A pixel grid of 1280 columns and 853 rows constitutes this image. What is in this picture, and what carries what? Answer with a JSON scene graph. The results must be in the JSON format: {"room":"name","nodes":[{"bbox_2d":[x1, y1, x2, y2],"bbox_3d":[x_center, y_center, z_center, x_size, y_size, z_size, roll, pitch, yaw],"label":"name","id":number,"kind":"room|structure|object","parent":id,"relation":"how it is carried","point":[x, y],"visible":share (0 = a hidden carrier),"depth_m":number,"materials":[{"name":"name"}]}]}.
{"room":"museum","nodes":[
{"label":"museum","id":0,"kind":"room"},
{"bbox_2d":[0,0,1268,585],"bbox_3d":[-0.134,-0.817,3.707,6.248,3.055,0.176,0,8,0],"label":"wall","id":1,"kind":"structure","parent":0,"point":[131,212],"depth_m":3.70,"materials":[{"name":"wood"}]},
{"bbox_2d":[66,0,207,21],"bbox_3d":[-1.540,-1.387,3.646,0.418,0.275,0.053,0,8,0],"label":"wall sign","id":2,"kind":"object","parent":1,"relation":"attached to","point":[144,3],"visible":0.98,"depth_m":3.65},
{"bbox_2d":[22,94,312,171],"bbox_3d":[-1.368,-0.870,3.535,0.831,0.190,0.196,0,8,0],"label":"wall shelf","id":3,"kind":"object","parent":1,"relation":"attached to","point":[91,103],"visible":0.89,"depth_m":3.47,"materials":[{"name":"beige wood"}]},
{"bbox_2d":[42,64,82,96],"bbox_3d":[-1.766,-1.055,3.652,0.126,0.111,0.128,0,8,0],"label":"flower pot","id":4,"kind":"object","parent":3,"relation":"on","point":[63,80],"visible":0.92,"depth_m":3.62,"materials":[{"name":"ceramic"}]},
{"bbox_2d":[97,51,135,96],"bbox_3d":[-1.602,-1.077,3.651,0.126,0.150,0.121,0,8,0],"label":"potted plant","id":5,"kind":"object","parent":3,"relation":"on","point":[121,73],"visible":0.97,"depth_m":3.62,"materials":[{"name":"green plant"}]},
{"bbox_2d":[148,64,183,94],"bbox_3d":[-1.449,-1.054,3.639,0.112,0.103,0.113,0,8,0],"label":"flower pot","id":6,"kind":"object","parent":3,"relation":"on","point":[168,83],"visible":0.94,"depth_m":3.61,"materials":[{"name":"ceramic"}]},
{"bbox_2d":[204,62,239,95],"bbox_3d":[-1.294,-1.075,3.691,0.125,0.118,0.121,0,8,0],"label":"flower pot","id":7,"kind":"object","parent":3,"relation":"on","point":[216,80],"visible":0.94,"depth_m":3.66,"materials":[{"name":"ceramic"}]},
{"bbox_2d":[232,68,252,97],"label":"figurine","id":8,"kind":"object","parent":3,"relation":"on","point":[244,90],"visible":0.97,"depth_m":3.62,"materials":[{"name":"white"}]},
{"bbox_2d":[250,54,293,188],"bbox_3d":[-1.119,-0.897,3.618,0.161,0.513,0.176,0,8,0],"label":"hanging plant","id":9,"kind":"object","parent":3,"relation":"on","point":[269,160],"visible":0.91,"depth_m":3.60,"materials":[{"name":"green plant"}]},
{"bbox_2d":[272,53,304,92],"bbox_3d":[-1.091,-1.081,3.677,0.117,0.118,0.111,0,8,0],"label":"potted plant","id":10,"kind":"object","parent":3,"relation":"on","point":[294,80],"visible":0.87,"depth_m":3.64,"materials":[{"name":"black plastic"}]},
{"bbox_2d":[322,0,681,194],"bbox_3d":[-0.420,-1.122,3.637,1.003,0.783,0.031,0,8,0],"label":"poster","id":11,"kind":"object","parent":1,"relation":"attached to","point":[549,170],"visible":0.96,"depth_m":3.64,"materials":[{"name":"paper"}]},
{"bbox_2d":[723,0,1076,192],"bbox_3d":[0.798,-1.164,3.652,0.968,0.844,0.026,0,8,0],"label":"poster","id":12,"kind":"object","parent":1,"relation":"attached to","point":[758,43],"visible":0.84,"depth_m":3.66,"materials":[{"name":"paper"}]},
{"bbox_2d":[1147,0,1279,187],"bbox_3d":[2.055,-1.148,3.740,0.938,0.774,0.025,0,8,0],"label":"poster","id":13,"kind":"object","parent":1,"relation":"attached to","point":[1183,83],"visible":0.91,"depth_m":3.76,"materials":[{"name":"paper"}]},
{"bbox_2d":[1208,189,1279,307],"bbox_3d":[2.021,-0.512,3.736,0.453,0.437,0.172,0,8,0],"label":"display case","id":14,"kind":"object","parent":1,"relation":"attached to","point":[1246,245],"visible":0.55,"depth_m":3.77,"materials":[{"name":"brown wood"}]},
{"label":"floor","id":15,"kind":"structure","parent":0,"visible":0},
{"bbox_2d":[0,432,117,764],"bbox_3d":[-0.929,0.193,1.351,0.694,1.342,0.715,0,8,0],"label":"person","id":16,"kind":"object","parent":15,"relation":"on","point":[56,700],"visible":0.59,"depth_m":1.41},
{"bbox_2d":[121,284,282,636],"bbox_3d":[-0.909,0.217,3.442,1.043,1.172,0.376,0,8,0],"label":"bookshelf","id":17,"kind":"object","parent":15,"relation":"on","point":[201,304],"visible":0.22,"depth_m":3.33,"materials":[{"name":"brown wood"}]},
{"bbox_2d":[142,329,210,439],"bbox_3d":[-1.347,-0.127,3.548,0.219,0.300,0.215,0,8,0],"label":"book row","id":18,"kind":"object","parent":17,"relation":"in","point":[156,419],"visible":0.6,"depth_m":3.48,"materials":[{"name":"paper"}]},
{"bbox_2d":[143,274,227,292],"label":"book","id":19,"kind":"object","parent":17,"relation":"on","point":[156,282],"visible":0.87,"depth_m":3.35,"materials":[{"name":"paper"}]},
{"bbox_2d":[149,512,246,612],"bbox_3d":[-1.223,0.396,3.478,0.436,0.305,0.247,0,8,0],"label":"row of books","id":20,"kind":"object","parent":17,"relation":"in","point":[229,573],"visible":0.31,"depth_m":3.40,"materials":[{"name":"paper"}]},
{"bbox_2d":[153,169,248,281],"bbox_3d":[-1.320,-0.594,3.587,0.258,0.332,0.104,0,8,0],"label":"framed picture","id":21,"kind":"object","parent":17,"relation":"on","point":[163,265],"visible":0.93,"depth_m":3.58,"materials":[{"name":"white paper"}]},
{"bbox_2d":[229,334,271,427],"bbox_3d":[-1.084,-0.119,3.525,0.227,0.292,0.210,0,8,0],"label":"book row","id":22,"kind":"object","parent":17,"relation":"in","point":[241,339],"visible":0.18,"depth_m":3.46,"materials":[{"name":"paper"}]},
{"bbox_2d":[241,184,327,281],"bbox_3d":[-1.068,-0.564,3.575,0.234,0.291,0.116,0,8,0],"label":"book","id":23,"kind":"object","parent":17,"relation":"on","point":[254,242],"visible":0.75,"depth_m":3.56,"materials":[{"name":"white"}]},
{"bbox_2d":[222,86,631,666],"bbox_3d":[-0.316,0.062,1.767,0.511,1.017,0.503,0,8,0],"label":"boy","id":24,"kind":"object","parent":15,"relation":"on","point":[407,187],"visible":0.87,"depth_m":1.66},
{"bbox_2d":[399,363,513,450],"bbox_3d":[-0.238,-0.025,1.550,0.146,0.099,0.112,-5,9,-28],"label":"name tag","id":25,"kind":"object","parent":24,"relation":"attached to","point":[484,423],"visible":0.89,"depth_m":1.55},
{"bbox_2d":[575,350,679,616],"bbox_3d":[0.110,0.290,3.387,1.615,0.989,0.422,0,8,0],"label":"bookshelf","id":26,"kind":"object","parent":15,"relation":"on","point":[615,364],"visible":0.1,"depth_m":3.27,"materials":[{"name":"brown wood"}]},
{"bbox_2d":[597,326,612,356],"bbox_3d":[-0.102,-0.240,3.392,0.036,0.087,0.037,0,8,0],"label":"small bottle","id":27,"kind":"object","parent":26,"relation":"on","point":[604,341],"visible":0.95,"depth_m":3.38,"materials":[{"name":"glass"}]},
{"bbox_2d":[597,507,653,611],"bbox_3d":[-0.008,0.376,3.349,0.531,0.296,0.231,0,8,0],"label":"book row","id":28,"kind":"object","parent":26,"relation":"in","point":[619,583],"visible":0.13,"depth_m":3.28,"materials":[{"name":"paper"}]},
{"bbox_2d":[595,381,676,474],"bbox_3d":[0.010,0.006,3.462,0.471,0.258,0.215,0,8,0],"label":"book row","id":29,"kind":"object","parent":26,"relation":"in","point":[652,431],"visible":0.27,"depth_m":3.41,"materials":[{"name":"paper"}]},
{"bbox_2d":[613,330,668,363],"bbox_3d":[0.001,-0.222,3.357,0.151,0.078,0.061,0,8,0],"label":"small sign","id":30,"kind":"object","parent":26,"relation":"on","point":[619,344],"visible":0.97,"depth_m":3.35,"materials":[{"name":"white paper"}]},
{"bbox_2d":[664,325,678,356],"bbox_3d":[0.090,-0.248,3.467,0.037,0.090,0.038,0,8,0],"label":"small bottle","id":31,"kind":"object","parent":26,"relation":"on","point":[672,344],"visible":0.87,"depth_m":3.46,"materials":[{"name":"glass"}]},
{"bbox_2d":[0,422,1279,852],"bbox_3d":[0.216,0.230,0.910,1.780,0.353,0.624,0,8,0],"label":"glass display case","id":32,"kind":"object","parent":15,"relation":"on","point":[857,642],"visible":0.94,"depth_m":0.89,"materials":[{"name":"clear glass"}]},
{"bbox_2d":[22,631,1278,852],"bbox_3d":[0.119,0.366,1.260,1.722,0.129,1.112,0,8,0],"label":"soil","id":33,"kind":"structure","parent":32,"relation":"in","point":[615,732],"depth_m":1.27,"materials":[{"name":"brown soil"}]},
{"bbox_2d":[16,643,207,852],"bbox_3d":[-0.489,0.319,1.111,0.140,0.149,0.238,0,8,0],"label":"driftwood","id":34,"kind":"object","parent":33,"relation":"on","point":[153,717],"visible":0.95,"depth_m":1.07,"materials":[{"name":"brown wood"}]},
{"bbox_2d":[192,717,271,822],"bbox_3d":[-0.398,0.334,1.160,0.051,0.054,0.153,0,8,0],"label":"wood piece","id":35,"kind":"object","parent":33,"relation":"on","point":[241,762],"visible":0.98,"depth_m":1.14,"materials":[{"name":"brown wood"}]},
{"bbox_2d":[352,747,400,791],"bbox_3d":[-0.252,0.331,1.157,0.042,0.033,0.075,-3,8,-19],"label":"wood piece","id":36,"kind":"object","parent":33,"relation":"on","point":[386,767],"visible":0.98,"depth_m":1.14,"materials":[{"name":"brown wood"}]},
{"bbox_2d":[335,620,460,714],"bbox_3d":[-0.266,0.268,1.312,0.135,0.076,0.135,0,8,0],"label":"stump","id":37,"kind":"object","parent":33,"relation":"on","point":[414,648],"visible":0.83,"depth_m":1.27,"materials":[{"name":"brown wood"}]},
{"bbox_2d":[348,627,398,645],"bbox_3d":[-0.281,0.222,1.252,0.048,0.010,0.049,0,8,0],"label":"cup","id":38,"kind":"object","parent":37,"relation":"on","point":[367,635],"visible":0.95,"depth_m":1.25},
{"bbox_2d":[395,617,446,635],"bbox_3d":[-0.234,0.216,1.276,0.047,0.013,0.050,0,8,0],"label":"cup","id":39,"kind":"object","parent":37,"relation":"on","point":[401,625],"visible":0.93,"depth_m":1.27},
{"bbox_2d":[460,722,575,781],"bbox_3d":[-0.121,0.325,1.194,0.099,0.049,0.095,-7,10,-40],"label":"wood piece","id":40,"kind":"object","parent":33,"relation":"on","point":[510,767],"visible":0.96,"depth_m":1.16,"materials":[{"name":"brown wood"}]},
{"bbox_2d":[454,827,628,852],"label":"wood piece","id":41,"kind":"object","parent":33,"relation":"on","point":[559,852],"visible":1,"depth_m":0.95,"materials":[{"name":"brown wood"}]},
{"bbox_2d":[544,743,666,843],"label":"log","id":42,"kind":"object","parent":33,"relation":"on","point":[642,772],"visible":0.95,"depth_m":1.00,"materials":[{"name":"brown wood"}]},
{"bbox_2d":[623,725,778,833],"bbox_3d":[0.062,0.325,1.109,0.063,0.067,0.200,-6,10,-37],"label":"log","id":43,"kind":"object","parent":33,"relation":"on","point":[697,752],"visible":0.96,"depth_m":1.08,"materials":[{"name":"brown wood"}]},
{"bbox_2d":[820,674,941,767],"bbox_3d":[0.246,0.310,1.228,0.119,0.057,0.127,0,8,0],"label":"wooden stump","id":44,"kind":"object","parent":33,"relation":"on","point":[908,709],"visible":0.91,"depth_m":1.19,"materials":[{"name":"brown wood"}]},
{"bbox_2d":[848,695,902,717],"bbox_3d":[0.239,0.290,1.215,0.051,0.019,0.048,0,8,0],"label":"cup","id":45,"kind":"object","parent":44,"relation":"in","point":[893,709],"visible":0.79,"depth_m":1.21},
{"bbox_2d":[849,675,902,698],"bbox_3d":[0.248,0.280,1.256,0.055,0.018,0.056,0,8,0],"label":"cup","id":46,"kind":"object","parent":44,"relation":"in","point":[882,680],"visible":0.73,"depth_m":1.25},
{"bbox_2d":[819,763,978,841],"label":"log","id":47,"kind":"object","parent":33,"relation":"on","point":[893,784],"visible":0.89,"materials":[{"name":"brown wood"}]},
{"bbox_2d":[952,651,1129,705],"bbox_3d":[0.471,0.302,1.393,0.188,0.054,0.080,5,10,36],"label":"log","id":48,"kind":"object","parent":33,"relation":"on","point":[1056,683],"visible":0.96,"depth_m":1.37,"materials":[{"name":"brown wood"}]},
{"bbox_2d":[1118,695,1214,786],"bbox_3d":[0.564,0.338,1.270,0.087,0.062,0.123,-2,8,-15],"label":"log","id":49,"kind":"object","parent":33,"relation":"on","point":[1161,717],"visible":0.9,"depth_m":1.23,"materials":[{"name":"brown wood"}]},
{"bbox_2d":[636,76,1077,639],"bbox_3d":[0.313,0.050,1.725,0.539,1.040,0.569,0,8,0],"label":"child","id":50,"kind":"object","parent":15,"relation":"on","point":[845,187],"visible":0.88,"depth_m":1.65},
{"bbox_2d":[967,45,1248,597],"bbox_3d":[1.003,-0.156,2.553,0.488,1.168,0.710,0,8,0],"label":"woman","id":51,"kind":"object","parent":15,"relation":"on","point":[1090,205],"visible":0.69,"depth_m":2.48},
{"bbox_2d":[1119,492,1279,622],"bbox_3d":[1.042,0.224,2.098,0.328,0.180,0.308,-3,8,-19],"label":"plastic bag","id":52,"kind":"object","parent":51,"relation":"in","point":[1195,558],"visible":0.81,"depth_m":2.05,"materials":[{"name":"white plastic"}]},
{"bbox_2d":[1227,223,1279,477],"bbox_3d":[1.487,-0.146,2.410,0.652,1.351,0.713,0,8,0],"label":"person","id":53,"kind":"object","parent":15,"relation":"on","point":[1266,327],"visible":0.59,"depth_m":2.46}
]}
***
**Brief**
Take each line in the listing that has the word "green" and copy it.

**Task solution**
{"bbox_2d":[97,51,135,96],"bbox_3d":[-1.602,-1.077,3.651,0.126,0.150,0.121,0,8,0],"label":"potted plant","id":5,"kind":"object","parent":3,"relation":"on","point":[121,73],"visible":0.97,"depth_m":3.62,"materials":[{"name":"green plant"}]},
{"bbox_2d":[250,54,293,188],"bbox_3d":[-1.119,-0.897,3.618,0.161,0.513,0.176,0,8,0],"label":"hanging plant","id":9,"kind":"object","parent":3,"relation":"on","point":[269,160],"visible":0.91,"depth_m":3.60,"materials":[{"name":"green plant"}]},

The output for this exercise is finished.